Cambridge, MA: Harvard University Press.
In Louis Zukofsky's "Sincerity and Objectification," from the February 1931 issue
of Poetry magazine (quoted in Costello 1981) ...
This is based on the policy that quotations must be scrupulously checked and verified (and that authors need to be honest about how they have accessed their sources). See, e.g.,
Checking quotations. All quoted matter should be checked against the original source, for both content and citation, before a manuscript is submit
ted for publication. This authorial task is crucial because manuscript ed
itors will not have access to all the sources that the author has used.
An author who appears to have been careless
in transcribing should be asked to check all quotations for accuracy, including punctuation. The editor should ensure that sources are given for
all quoted material, whether following the quotation or in a note. In editing previously published material, especially if it has been abridged, the
editor should read for sense to ensure that nothing is out of order or has
been inadvertently omitted. Discrepancies should be queried.
Ensuring accuracy of quotations. It is impossible to overemphasize the importance of meticulous accuracy in quoting from the works of others.
Authors should check every direct quotation against the original or, if
the original is unavailable, against a careful transcription of the passage.
That said, when you have access to the actual article, I believe the right and useful thing to do is to provide a title based on the incipit of the article. This will allow others to track down the source (more easily) if they so desire -- which is the reason for giving a citation in the first place.

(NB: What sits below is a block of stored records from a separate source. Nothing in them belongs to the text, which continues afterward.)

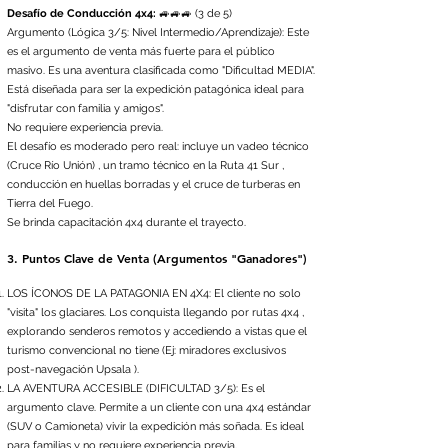
Desafío de Conducción 4x4:
🚙🚙🚙 (3 de 5)
Argumento (Lógica 3/5: Nivel Intermedio/Aprendizaje): Este
es el argumento de venta más fuerte para el público
masivo. Es una aventura clasificada como "Dificultad MEDIA".
Está diseñada para ser la expedición patagónica ideal para
"disfrutar con familia y amigos".
No requiere experiencia previa.
El desafío es moderado pero real: incluye un vadeo técnico
(Cruce Río Unión) , un tramo técnico en la Ruta 41 Sur ,
conducción en huellas borradas y el cruce de turberas en
Tierra del Fuego.
Se brinda capacitación 4x4 durante el trayecto.
3. Puntos Clave de Venta (Argumentos "Ganadores")
LOS ÍCONOS DE LA PATAGONIA EN 4X4: El cliente no solo
"visita" los glaciares. Los conquista llegando por rutas 4x4 ,
explorando senderos remotos y accediendo a vistas que el
turismo convencional no tiene (Ej: miradores exclusivos
post-navegación Upsala ).
LA AVENTURA ACCESIBLE (DIFICULTAD 3/5): Es el
argumento clave. Permite a un cliente con una 4x4 estándar
(SUV o Camioneta) vivir la expedición más soñada. Es ideal
para familias y no requiere experiencia previa.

Addendum As @moewe has pointed out, the author of the
biblatex-chicago package notes some further general difficulties regarding citing newspaper articles (see § 4.1, s.v. 'article'). Regarding “unsigned newspaper articles or features” (CMS § 14.207), the guide itself makes two suggestions: (1) that they are "best dealt with in the text or notes" -- i.e., don't include them in the bibliography; or (2), when an entry is needed, use the name of the newspaper as the author. The
biblatex-chicago documentation makes a few other suggestions; none, however, deal with the difficult case of an article that lacks both title and author.